## Exercise description
Your reply should be the records below, duplicated exactly, with any picture removed.

======== Supplied information ========

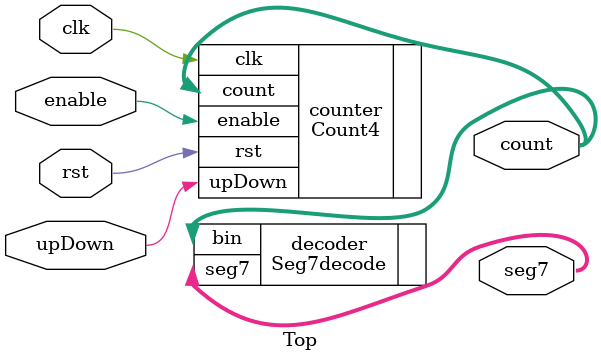
<source format=v>
module Top(clk, rst, enable, upDown, count, seg7);
// count[3:0] output included for convenience in debug and testbenches
	input clk, rst, enable, upDown;
	output [3:0] count;
	output [6:0] seg7;
	
   wire clkCounter;  // divided clock for Counter module

	// Add code here to instantiate and connect the three modules together structurally

   // instantiate counter
   Count4 counter (
      .clk(clk),
      .rst(rst),
      .enable(enable),
      .upDown(upDown),
      .count(count)
   );

   // instantiate decoder
   Seg7decode decoder (
      .bin(count),
      .seg7(seg7)
   );
	
endmodule

</source>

========

## Answer to the problem
<source format=v>
module Top(clk, rst, enable, upDown, count, seg7);
// count[3:0] output included for convenience in debug and testbenches
	input clk, rst, enable, upDown;
	output [3:0] count;
	output [6:0] seg7;
	
   wire clkCounter;  // divided clock for Counter module

	// Add code here to instantiate and connect the three modules together structurally

   // instantiate counter
   Count4 counter (
      .clk(clk),
      .rst(rst),
      .enable(enable),
      .upDown(upDown),
      .count(count)
   );

   // instantiate decoder
   Seg7decode decoder (
      .bin(count),
      .seg7(seg7)
   );
	
endmodule

</source>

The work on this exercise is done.